For decentralization of the source of energy, it is hard to beat rechargeable lithium-ion batteries. A wide range of applications uses this electrochemical option of energy storage as a strategic imperative. That includes powering up units in the military sector, storing and providing energy for personal use, keeping uninterruptible power supply systems operational for data centers and hospitals, storing energy from photovoltaic systems, and enabling the operation of battery electric vehicles and power tools.
The rechargeable battery pack is the most common design in the accumulator segment and accounts for the major share of battery-powered applications. Such a pack usually consists of multiple Li-ion cells. With continuous technological development, the economics of the Li-ion rechargeable battery pack is also becoming attractive enough to warrant a substantial increase in its use. This is also leading to the miniaturization of individual cells, resulting in an increase in their energy density.

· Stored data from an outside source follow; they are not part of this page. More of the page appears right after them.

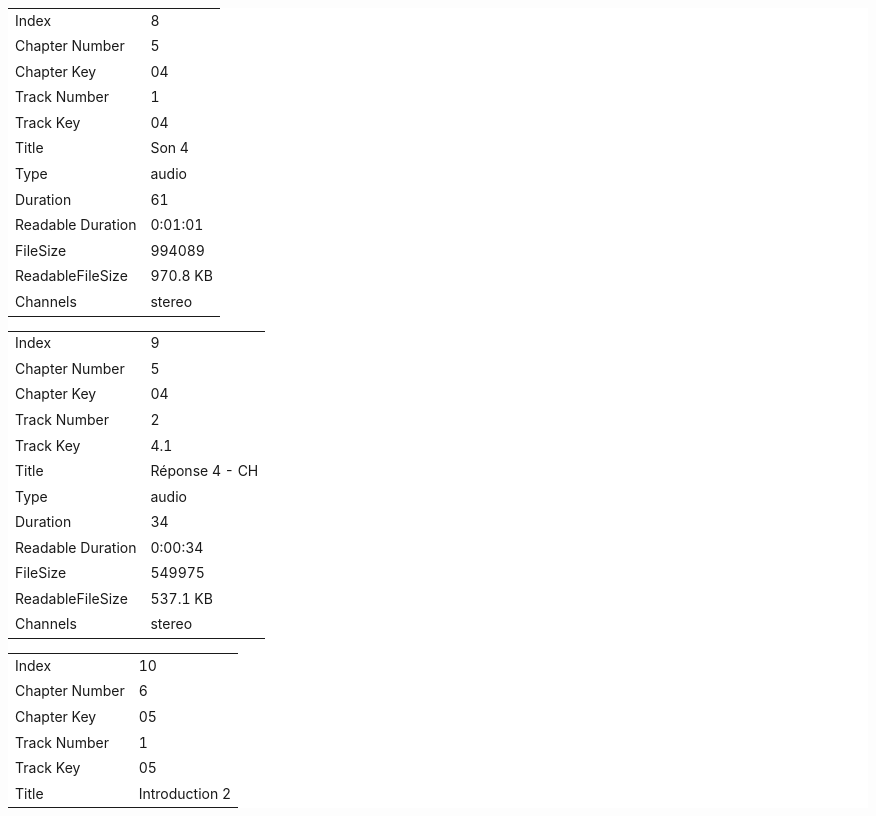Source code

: |  |  |
| - | - |
| Index | 8 |
| Chapter Number | 5 |
| Chapter Key | 04 |
| Track Number | 1 |
| Track Key | 04 |
| Title | Son 4 |
| Type | audio |
| Duration | 61 |
| Readable Duration | 0:01:01 |
| FileSize | 994089 |
| ReadableFileSize | 970.8 KB |
| Channels | stereo |

|  |  |
| - | - |
| Index | 9 |
| Chapter Number | 5 |
| Chapter Key | 04 |
| Track Number | 2 |
| Track Key | 4.1 |
| Title | Réponse 4 - CH |
| Type | audio |
| Duration | 34 |
| Readable Duration | 0:00:34 |
| FileSize | 549975 |
| ReadableFileSize | 537.1 KB |
| Channels | stereo |

|  |  |
| - | - |
| Index | 10 |
| Chapter Number | 6 |
| Chapter Key | 05 |
| Track Number | 1 |
| Track Key | 05 |
| Title | Introduction 2 |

However, even with the increased availability and use, the Li-ion rechargeable battery pack continues to carry a residual risk of hazards, especially due to the increase in energy density brought on by miniaturization. The disadvantage is in terms of safety.
The electrolyte in the Li-ion cells is typically a mixture of organic solvents and a conductive salt that improves its electrical conductivity. Unfortunately, this also makes the mixture highly flammable. During operation, the presence of an inordinate thermal load can lead to the point where the mixture becomes explosive. Furthermore, this safety hazard to the end-user is increasing with the constant efforts to further increase the energy density of Li-ion cells.
Most electric battery cells have a narrow operational temperature range, varying from +15 °C to +45 °C. That makes temperature the key parameter. When the cell exceeds this temperature range, its rising heat becomes a threat to its functional safety, and to the safety of the overall system.
Overcharging the battery substantially increases the statistical probability of the defect in the cell. This may lead to a breakdown of the cell structure, typically associated with the generation of fire and in some cases, an explosion.
Manufacturers of rechargeable battery packs try to mitigate this risk by including a battery management system, and primary and secondary protection circuits that they embed in the electronic safety architecture of the battery. This allows the battery to remain within its specified operating range during the charging and discharging cycles. But nothing is immune to failure, including components in the protection circuit, and the battery system can ignite and explode on an excessively high load.
As the battery powers up a load, excessive current flow can heat up the battery, and the primary protection circuit may not detect it even when it exceeds the permissible level. For the protection of batteries, RUAG Ammotec is offering a heat lock element, a pyrotechnical switch-off device that is entirely independent of the battery system. This comprises a physicochemical sensor to continuously monitor the environmental heat. As the temperature rises, the sensor blocks the flow of current permanently. The heat lock element causes an insulating piston to shear off a current conductor, thereby electrically isolating the battery.